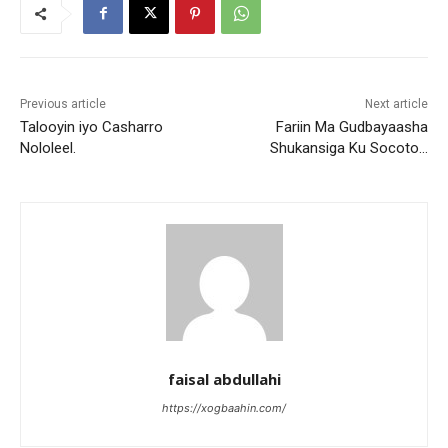
Previous article
Next article
Talooyin iyo Casharro
Fariin Ma Gudbayaasha
Nololeel.
Shukansiga Ku Socoto…
faisal abdullahi
https://xogbaahin.com/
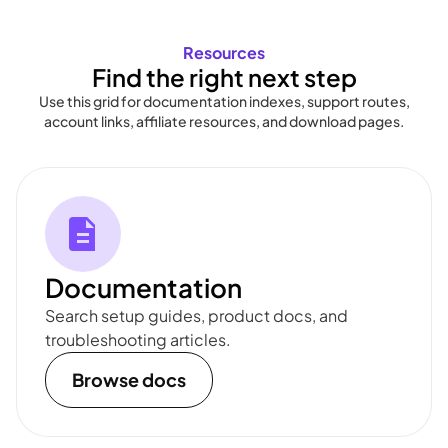
Resources
Find the right next step
Use this grid for documentation indexes, support routes,
account links, affiliate resources, and download pages.
Documentation
Search setup guides, product docs, and
troubleshooting articles.
Browse docs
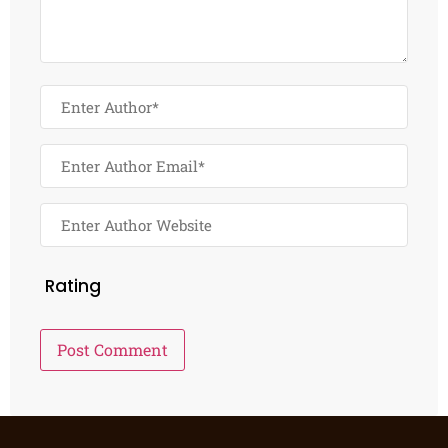
Rating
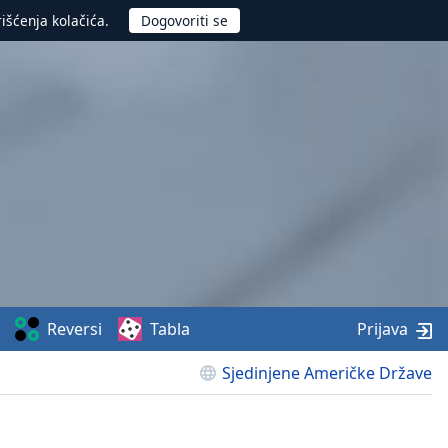
rišćenja kolačića.
Reversi
Tabla
Prijava
Sjedinjene Američke Države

——

## PROMPT:
Output the text that goes with every one of the records above, line for line and unchanged, but leave the pictures out.

## EXPECTED ANSWER:
Previous article
Next article
Talooyin iyo Casharro
Fariin Ma Gudbayaasha
Nololeel.
Shukansiga Ku Socoto…
faisal abdullahi
https://xogbaahin.com/
Resources
Find the right next step
Use this grid for documentation indexes, support routes,
account links, affiliate resources, and download pages.
Documentation
Search setup guides, product docs, and
troubleshooting articles.
Browse docs
Rating
rišćenja kolačića.
Reversi
Tabla
Prijava
Sjedinjene Američke Države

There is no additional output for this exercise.